Dann gibt es noch ein anderes Problem, das eher kultureller Natur ist. Sicherlich ist es bedauerlich, dass Pistolettos Werk in Schutt und Asche gelegt wurde. Wir sprechen hier von einem schmerzlichen Ereignis. Aber die Tatsache, dass es sich bei dem Protagonisten eines Verbrechens um die gigantische Replik eines berühmten Kunstwerks handelt, reicht allein nicht aus, um dem Objekt Relevanz zu verleihen. Es handelte sich nämlich um die Replik eines Werks von vor mehr als fünfzig Jahren, das kurioserweise auf einem Festival mit dem Namen “Zeitgenössisches Neapel” ausgestellt wurde. Eine Replik, die dem Original nichts hinzufügt (oder dem Konzept, wenn man es als konzeptionelles Werk betrachten will). Es ist, als hätte man ein Vielfaches verloren, wenn auch von enormen Ausmaßen. Oder als hätte man eine Aufführung vorzeitig beendet, eine Aufführung eines Künstlers, der uns jedes Jahr dasselbe Repertoire vorsetzt: Drittes Paradies und Venus der Lumpen, gekocht in allen möglichen Soßen. Und natürlich ist die Kunstgeschichte voll von Künstlern, die im Laufe ihrer Karriere immer die gleichen zwei oder drei Dinge gemacht haben. Selbst die Sex Pistols zum Beispiel haben nur ein Album gemacht. Aber wenn John Lydon nach vierzig Jahren "God Save the Queen " singt, ist das keine Neuheit mehr.
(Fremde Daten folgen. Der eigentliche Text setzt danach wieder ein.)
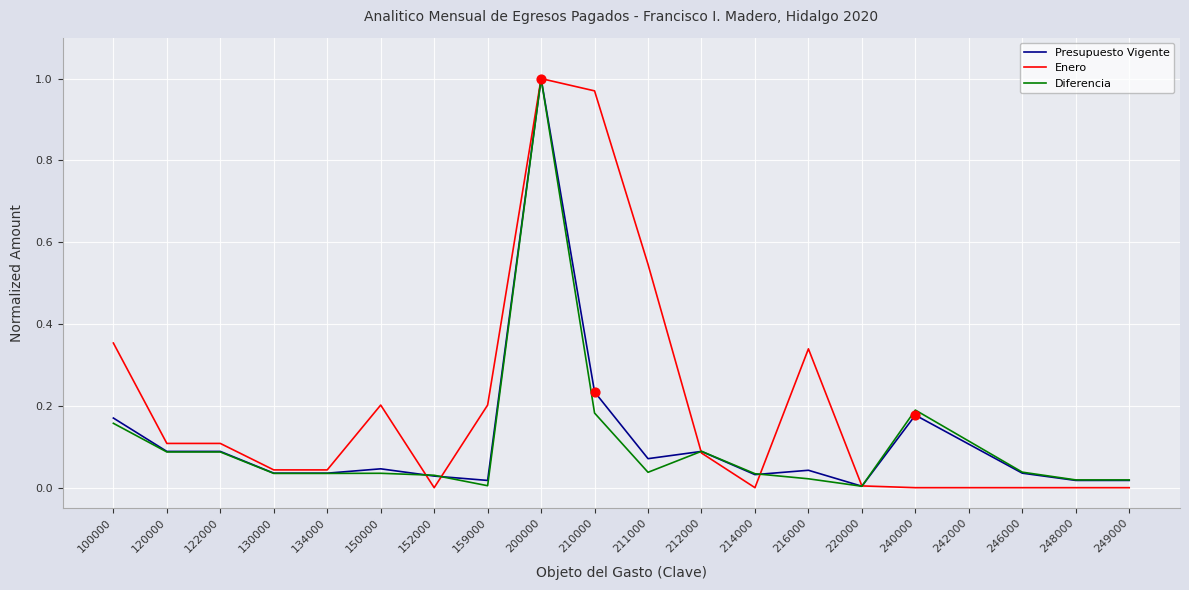

Between 122000 and 220000, which series saw the biggest shift?

Enero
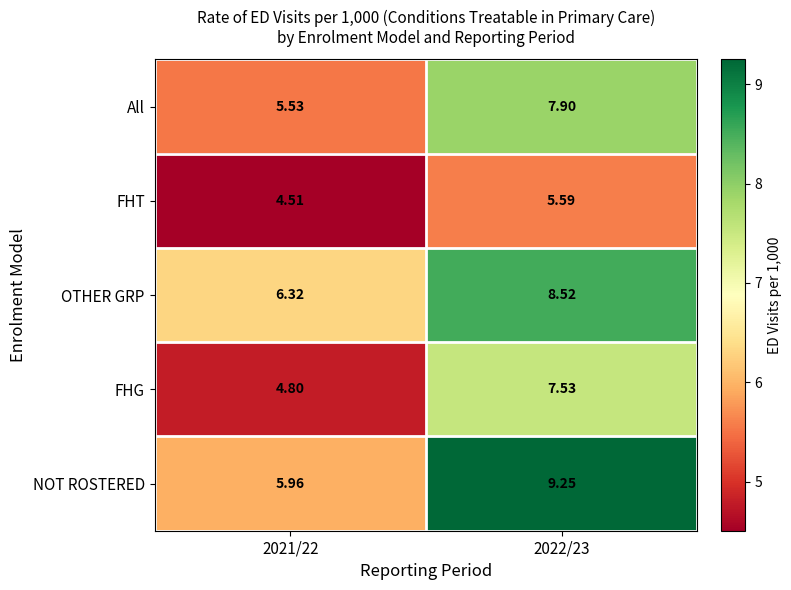

Rank the series by their maximum value, from lowest to highest.

FHT, FHG, All, OTHER GRP, NOT ROSTERED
Kurzum, es war kein Verlust, über den man verzweifeln musste. Schlimmer war es in den letzten Stunden, und da wir gerade von Bränden sprechen, für die Menschen in Genua, die durch dasFeuer, das in der Wallfahrtskirche der Guardia ausbrach, einige Wälder verloren haben. Und heute gibt es einen Artikel von Linkiesta über die nicht sehr beruhigende Situation, die sich auf Sizilien anbahnt, da die Hitze die Wahrscheinlichkeit des Verlustes von Hektar an Waldflächen erhöht. Aber wollen wir die Frage stellen, wie viel entbehrlicher es ist, sein Bedürfnis nach Präsentismus zu befriedigen, indem man sich auf die Venus von Pistoletto konzentriert, um zu zeigen, wie sensibel man für Kunst ist oder wie geschickt man ist, neue Bedeutungen hinter einem Werk zu finden?
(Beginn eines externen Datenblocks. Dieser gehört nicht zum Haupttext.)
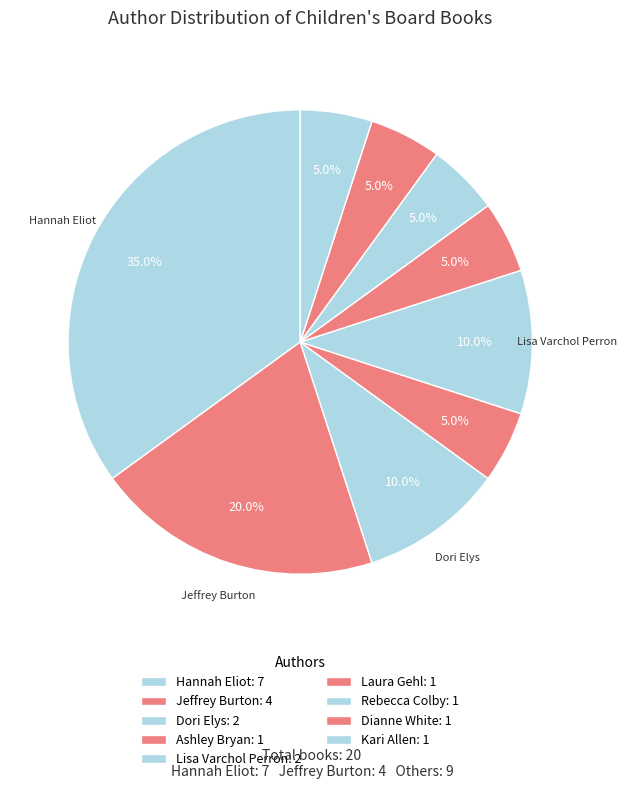

Count the number of slices in the pie.

9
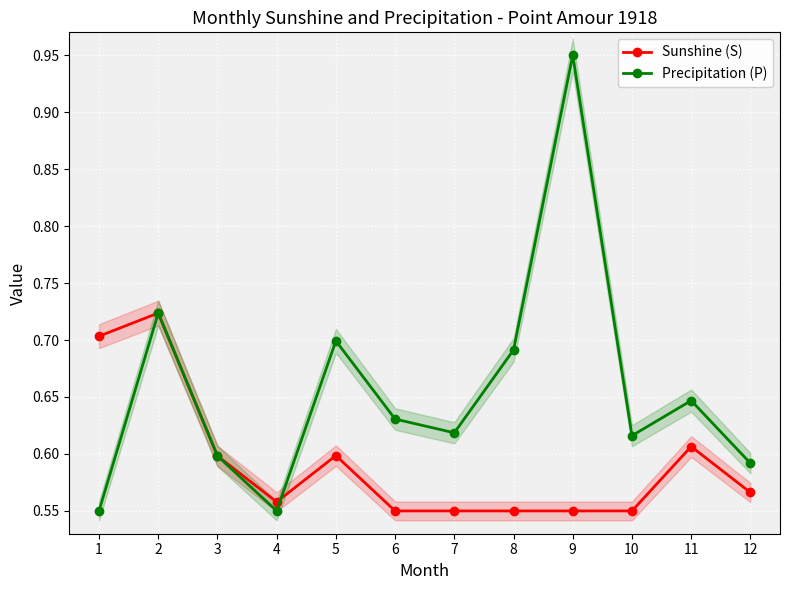

True or false: Sunshine (S) and Precipitation (P) cross at least once.

True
Schließlich erfährt man, dass die Stadt Neapel 200.000 Euro für die Rekonstruktion des Werks aufbringen will. Es handelte sich um eine Replik, also ist es normal, dass es nachgebaut werden kann und jemand es nachbauen will. Es ist natürlich zu hoffen, dass die Einrichtung ausschließlich auf freiwillige Spenden zurückgreift, ohne öffentliche Gelder für den Wiederaufbau des teuren Schmuckstücks zu verwenden, wenn man sich wirklich nicht mit dem Gedanken abfinden will, dass auch Zerstörung zum natürlichen Lauf eines Kunstwerks gehört.(selbst die Gemüsekathedrale von Lodi, um ein Beispiel aus jüngster Zeit zu nennen, wurde nach nur zwei Jahren aus einem noch schwerwiegenderen Grund, nämlich der Verwahrlosung, abgerissen und wird nicht wieder aufgebaut, weil es passieren kann, dass ein Kunstwerk aufhört zu existieren). Aber auch hier ist es vielleicht sozialverträglicher, die Installation wieder aufzubauen und dann unhöflich zu verkünden, dass die Schönheit über das Böse gesiegt hat.